Андрис Лиепа: «Я – продюсер поневоле»

Андрис Лиепа: «Я – продюсер поневоле»

Народный артист России, главный балетмейстер ГАБТ им. А. Навои – о том, когда театр работает как «швейцарские часы».

О финансировании и адекватности

По большому счету, театр – это производство. И чтобы этот «конвейер» работал бесперебойно и эффективно, нужно финансирование. Без него никак.

Увы, наша профессия потеряла престиж. Вот мой папа, народный артист СССР, лауреат Ленинской премии Марис Лиепа получал 550 рублей в месяц.
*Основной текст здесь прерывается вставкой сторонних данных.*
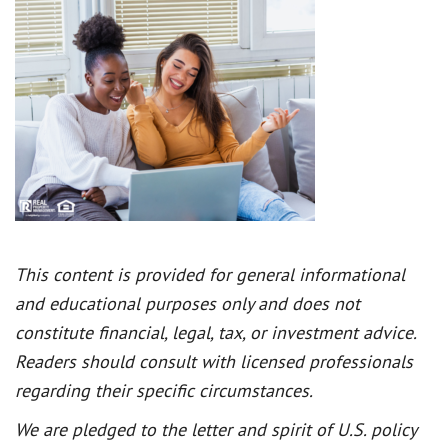
This content is provided for general informational
and educational purposes only and does not
constitute financial, legal, tax, or investment advice.
Readers should consult with licensed professionals
regarding their specific circumstances.
We are pledged to the letter and spirit of U.S. policy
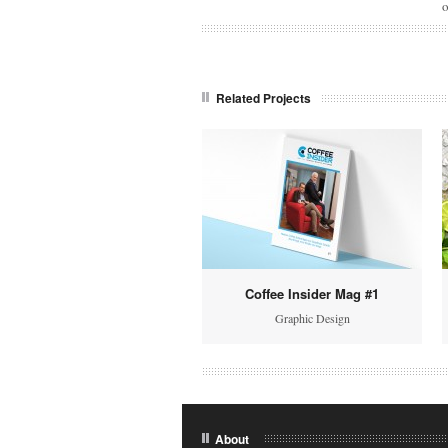
o
Related Projects
Coffee Insider Mag #1
Graphic Design
About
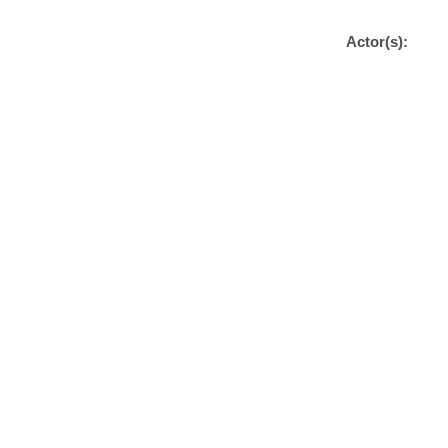
Actor(s):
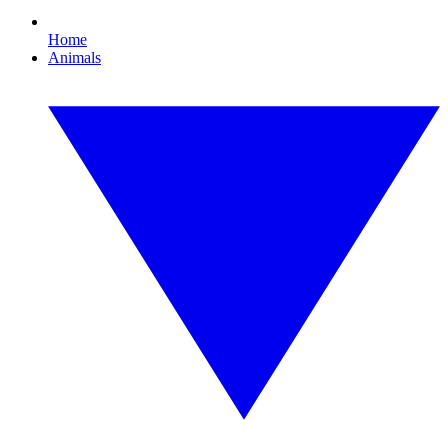
Home
Animals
Это была огромная зарплата, такая же, как у директора тракторного завода, к примеру, или у космонавта.

А сейчас что происходит? Например, футболист, даже просидев весь сезон на скамейке запасных, получает ежемесячно 3 миллиона долларов. И те же 3 миллиона – это годовой бюджет крупного театра, а для некоторых театров чуть ли не три годовых бюджета. Адекватность исчезла.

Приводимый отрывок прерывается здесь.